Gov. Rick Perry ceremonially signs Senate Bill 18, a piece of eminent domain legislation, on May 23, 2011, beside state Sen. Craig Estes, R-Wichita Falls, and Rep. Charlie Geren, R-River Oaks.

New in The Texas Tribune:

  • Perry: Texas Won't Implement Key Elements of Health Reform: "Texas will not expand Medicaid or establish a health insurance exchange, two major tenets of the federal health reform that the U.S. Supreme Court upheld last month, Gov. Rick Perry said in a Monday morning announcement. … Perry's office said that while the governor knows the Medicaid expansion issue is 'one he will have to work with the Legislature on,' it was important to him to voice his opposition. 'He will fight in the upcoming Legislature to ensure it is not expanded,' his office said in an emailed statement."
  • Cruz Stands By Criticism of Dewhurst's Legislative Record: "U.S. Senate hopeful Ted Cruz is firing back at complaints from GOP lawmakers who say he is distorting Lt. Gov. David Dewhurst's record on hot-button issues like government spending, taxes and immigration. Cruz stood by his portrayal of Dewhurst as a profligate spender and early proponent of a payroll tax as part of a massive school finance overhaul nearly a decade ago. The former solicitor general released his own 'open letter,' in this case directly to Dewhurst.
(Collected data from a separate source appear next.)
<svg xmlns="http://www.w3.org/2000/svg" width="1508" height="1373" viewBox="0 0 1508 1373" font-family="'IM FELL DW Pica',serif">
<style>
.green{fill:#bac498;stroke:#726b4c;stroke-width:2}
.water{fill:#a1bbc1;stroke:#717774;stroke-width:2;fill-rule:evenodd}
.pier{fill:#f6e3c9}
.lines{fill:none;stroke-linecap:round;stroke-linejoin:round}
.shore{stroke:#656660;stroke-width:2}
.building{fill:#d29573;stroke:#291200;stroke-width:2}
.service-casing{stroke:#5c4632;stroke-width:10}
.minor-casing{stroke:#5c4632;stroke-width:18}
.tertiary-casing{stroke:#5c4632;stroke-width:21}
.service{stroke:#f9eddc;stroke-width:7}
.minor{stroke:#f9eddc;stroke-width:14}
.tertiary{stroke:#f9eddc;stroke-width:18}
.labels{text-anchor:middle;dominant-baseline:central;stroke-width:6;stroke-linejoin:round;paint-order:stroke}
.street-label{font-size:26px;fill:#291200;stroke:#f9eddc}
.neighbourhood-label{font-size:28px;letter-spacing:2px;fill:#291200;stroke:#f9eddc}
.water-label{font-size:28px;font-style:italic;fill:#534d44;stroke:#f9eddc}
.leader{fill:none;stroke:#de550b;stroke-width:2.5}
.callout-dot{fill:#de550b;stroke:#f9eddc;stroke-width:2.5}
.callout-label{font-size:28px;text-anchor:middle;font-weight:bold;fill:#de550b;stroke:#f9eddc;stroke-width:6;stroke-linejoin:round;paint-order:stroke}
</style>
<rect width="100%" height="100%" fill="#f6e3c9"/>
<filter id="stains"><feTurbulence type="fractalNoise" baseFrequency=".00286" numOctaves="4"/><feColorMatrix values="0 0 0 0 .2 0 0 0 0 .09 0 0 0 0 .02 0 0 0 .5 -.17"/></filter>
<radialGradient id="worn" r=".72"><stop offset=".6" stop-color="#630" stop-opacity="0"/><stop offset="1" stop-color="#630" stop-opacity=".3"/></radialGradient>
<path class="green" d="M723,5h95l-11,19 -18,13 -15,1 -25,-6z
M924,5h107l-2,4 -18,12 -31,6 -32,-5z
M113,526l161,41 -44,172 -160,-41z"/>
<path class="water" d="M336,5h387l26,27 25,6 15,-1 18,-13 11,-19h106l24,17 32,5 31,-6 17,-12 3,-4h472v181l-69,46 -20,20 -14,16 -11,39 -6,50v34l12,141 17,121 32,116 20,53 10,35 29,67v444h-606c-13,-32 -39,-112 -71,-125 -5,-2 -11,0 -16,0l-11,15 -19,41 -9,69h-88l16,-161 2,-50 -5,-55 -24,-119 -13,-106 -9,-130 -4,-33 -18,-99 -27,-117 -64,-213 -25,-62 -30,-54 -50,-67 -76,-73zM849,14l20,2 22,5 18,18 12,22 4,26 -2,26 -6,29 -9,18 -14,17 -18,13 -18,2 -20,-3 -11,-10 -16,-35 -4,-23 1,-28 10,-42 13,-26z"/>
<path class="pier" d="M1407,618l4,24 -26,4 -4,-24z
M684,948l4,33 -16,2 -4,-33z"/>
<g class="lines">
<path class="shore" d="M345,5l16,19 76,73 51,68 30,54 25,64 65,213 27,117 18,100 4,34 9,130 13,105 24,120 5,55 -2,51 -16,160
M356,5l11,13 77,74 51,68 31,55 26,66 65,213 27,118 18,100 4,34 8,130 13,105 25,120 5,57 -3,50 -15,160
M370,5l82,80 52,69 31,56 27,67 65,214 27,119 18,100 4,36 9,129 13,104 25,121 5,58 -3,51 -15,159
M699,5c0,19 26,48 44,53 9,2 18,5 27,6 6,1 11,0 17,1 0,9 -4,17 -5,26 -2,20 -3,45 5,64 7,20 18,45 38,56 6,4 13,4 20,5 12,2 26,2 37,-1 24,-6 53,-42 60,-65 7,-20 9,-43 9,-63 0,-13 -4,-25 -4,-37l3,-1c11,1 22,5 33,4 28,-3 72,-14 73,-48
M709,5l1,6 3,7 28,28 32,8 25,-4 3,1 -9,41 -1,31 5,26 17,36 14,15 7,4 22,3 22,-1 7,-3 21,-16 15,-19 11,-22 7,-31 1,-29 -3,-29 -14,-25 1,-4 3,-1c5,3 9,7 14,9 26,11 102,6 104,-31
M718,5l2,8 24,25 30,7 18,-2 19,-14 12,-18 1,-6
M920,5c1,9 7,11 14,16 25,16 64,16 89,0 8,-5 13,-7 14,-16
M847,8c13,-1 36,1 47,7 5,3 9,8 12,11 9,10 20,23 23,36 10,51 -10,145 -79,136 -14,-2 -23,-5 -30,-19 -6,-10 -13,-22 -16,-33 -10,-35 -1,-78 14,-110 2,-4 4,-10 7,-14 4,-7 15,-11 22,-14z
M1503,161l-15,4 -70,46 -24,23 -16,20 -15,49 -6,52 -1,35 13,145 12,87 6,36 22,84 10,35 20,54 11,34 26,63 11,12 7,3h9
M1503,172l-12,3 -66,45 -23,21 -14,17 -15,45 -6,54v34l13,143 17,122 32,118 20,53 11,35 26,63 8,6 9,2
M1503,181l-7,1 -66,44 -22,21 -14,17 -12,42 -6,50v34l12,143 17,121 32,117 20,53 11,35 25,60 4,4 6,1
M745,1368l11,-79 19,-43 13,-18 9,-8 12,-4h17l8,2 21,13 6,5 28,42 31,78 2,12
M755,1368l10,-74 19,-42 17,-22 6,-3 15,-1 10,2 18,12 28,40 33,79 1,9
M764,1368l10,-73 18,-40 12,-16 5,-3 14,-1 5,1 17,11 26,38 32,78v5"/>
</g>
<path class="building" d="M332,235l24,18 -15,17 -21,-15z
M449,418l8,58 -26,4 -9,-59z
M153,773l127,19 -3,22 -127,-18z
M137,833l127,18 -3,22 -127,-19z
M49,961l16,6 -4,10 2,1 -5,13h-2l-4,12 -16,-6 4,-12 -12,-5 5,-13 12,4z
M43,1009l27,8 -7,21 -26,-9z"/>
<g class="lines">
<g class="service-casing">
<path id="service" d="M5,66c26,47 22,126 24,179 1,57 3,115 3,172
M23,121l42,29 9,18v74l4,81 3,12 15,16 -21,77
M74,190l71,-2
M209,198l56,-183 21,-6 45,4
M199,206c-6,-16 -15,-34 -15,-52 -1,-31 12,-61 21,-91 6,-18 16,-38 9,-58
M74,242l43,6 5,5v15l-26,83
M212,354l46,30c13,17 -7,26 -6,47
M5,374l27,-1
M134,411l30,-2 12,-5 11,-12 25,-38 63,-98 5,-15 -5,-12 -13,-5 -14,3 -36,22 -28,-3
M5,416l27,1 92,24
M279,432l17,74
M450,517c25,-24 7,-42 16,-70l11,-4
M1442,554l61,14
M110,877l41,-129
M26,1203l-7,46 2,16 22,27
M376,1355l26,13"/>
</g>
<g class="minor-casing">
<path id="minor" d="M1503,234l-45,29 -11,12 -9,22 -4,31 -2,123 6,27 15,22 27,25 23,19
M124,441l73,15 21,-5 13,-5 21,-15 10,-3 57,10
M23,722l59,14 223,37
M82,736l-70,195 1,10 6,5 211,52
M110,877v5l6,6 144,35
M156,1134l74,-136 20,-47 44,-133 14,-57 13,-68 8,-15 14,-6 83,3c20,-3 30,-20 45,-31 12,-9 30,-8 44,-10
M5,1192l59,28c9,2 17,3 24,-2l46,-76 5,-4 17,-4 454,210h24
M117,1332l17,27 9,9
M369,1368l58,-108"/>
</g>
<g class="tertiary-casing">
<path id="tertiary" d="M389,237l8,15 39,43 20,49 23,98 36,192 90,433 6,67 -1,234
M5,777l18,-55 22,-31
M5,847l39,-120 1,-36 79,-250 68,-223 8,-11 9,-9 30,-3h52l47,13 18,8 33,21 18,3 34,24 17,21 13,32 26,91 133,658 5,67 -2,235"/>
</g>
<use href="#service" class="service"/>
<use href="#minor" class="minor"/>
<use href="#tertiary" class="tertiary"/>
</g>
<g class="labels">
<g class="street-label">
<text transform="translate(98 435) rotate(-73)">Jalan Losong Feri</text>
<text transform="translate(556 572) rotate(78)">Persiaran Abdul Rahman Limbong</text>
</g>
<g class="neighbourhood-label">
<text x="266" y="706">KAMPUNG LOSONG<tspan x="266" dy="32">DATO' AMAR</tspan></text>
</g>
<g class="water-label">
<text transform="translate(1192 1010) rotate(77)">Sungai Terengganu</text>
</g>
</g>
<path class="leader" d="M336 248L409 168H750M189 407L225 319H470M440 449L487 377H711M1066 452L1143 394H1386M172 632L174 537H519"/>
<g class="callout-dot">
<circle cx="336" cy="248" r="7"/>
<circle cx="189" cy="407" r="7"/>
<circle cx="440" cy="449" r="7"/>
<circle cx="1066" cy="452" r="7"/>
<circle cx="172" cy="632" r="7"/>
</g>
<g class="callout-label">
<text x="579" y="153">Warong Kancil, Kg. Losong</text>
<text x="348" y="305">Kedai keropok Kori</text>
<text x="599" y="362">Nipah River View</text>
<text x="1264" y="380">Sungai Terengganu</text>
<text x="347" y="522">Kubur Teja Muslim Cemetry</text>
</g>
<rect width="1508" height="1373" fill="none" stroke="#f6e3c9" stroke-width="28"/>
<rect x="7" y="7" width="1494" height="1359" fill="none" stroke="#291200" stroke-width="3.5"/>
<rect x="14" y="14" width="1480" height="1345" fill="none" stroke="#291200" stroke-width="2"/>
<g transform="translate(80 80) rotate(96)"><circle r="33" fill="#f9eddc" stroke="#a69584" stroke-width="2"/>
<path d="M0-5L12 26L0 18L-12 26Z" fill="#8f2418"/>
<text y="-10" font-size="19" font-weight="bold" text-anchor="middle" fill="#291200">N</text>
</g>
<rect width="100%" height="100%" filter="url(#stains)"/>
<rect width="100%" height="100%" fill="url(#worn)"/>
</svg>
It was an answer to a letter released over the weekend and signed by all but one member of the Republican Senate caucus."
  • Cruz, Justice Roberts Have History: "Before he was the U.S. Supreme Court chief justice who helped save 'Obamacare,' John Roberts was friends with U.S. Senate candidate Ted Cruz, who once called Roberts one of the 'very best lawyers in the country.' But he recently described the justice's controversial decision as 'heartbreaking.'"

Culled:

  • Texas voter ID trial opens (Politico): "A panel of federal judges opened a trial in Washington, D.C., on Monday to decide whether Texas can carry out its year-old voter ID law, which the Justice Department contends will prevent Latino and African-American citizens from voting. … As the trial got under way in a packed courtroom, DOJ trial attorney Elizabeth Westfall went even further, arguing that the federal government will show racial motivation in Texas’s passage of the law. 'The facts will convincingly demonstrate the discriminatory purpose and effect of Senate Bill 14,' Westfall told the three-judge panel in her brief opening argument in a trial expected to last through Friday."
  • State land commissioner thinking of getting agency into water game (Austin American-Statesman): Texas Land Commissioner Jerry Patterson is getting the state into the Central Texas water game. Patterson's office plans to announce today that it has contracted with two water consulting firms to examine the feasibility of building a desalination plant between Austin and New Braunfels on land the General Land Office owns.